■ PROBLEM ■
Give as output the line that contains "DHS’s Public Charge Final Rule", followed by every remaining line of the entries, unchanged and with nothing added.

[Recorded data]
******************************

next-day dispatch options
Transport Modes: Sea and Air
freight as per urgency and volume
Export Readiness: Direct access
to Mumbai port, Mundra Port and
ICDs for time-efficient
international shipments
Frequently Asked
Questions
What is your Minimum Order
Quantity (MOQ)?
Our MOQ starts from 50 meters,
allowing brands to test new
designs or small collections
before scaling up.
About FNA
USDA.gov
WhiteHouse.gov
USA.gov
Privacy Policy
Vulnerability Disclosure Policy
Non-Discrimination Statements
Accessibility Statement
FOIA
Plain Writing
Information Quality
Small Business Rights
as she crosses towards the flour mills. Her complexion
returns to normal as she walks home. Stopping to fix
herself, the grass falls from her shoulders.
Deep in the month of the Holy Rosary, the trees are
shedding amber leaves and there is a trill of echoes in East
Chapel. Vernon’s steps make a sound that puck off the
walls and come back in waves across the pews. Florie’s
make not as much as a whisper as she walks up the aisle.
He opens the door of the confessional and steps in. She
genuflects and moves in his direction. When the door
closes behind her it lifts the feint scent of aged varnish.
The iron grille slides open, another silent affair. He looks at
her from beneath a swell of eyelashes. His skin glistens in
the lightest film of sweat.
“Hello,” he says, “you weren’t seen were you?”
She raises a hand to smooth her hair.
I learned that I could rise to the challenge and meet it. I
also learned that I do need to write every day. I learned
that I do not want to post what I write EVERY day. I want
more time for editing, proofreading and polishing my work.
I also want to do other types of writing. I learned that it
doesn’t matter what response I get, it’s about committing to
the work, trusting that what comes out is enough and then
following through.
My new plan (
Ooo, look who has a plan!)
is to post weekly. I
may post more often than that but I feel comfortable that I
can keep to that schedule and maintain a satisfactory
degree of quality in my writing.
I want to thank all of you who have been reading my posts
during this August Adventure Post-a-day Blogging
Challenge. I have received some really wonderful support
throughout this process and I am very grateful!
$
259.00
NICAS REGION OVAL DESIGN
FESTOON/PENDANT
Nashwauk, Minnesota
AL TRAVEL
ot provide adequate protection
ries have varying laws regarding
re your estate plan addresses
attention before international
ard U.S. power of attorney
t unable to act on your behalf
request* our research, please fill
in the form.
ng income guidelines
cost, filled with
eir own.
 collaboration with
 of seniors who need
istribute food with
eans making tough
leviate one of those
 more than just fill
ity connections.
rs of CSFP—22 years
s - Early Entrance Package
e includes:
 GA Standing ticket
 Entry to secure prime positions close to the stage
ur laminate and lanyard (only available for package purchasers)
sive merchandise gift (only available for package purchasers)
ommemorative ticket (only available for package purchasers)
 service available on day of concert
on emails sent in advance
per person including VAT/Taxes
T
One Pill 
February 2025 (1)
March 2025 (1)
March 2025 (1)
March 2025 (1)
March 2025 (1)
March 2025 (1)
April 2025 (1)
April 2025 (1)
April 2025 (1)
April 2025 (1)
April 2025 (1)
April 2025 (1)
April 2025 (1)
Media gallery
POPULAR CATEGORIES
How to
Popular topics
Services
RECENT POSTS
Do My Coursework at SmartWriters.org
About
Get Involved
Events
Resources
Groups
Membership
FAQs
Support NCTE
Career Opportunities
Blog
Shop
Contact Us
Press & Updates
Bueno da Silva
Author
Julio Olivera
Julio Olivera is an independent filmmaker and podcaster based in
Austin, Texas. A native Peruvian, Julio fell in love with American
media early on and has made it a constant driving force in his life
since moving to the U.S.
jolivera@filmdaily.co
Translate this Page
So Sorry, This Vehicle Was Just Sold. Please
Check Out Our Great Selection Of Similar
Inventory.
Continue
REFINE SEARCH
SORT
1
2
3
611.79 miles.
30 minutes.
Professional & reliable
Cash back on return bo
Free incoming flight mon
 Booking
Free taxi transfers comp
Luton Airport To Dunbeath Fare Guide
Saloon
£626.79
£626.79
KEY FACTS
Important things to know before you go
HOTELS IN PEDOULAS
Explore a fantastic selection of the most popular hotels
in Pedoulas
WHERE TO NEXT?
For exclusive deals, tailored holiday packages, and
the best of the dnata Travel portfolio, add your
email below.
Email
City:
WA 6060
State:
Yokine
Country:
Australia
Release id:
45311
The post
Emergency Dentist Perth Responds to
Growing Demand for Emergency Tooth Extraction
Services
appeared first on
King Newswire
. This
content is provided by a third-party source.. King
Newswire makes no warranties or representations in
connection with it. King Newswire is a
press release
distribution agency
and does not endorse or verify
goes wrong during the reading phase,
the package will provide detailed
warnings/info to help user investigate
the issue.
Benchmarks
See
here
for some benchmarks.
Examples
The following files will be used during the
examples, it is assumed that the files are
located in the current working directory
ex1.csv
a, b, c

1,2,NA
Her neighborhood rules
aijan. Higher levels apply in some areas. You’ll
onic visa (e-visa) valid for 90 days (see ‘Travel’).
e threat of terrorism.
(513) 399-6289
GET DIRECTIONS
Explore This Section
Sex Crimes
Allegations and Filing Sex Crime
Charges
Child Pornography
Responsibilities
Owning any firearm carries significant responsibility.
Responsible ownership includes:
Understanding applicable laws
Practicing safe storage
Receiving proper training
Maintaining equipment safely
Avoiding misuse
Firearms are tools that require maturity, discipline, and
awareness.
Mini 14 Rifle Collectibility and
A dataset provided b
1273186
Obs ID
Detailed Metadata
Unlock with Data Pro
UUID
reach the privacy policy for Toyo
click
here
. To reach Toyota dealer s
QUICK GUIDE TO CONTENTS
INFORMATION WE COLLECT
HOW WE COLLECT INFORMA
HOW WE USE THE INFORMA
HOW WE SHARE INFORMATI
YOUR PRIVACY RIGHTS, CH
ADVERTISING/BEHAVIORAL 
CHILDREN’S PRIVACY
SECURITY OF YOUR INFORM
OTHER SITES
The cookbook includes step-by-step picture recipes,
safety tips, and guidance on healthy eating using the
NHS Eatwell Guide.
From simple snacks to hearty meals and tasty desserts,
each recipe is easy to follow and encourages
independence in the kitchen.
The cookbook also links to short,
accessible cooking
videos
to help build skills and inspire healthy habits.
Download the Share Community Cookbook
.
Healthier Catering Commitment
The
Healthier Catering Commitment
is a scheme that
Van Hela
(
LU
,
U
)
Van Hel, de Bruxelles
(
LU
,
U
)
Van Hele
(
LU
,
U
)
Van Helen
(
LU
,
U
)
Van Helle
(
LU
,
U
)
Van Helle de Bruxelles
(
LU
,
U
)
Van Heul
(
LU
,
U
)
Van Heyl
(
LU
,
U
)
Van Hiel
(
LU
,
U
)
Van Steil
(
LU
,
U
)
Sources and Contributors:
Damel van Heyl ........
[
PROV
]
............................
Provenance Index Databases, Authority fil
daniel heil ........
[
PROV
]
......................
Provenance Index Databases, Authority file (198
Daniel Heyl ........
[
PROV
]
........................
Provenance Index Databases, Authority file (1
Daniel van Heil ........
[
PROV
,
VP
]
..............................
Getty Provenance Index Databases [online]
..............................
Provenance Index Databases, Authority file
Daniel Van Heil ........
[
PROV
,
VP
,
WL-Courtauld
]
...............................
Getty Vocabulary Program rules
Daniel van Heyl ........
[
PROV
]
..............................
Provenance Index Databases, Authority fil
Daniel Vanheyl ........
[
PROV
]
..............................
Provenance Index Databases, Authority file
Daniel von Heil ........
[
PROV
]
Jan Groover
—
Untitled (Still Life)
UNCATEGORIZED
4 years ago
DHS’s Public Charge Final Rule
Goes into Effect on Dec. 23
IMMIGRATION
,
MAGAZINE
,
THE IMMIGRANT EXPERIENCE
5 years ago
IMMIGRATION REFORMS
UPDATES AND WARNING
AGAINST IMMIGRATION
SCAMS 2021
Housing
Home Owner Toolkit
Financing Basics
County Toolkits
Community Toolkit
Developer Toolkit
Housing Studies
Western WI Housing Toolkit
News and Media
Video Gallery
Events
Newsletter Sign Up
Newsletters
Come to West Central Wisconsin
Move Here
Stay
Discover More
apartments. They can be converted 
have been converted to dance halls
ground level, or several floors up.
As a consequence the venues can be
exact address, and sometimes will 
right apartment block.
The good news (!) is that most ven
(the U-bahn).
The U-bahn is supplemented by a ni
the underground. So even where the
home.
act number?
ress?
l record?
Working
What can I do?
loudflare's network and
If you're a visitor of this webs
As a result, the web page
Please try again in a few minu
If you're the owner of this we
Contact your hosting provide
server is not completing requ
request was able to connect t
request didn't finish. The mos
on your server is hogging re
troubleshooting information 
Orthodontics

******************************

■ EXERCISE SOLUTION ■
DHS’s Public Charge Final Rule
Goes into Effect on Dec. 23
IMMIGRATION
,
MAGAZINE
,
THE IMMIGRANT EXPERIENCE
5 years ago
IMMIGRATION REFORMS
UPDATES AND WARNING
AGAINST IMMIGRATION
SCAMS 2021
Housing
Home Owner Toolkit
Financing Basics
County Toolkits
Community Toolkit
Developer Toolkit
Housing Studies
Western WI Housing Toolkit
News and Media
Video Gallery
Events
Newsletter Sign Up
Newsletters
Come to West Central Wisconsin
Move Here
Stay
Discover More
apartments. They can be converted 
have been converted to dance halls
ground level, or several floors up.
As a consequence the venues can be
exact address, and sometimes will 
right apartment block.
The good news (!) is that most ven
(the U-bahn).
The U-bahn is supplemented by a ni
the underground. So even where the
home.
act number?
ress?
l record?
Working
What can I do?
loudflare's network and
If you're a visitor of this webs
As a result, the web page
Please try again in a few minu
If you're the owner of this we
Contact your hosting provide
server is not completing requ
request was able to connect t
request didn't finish. The mos
on your server is hogging re
troubleshooting information 
Orthodontics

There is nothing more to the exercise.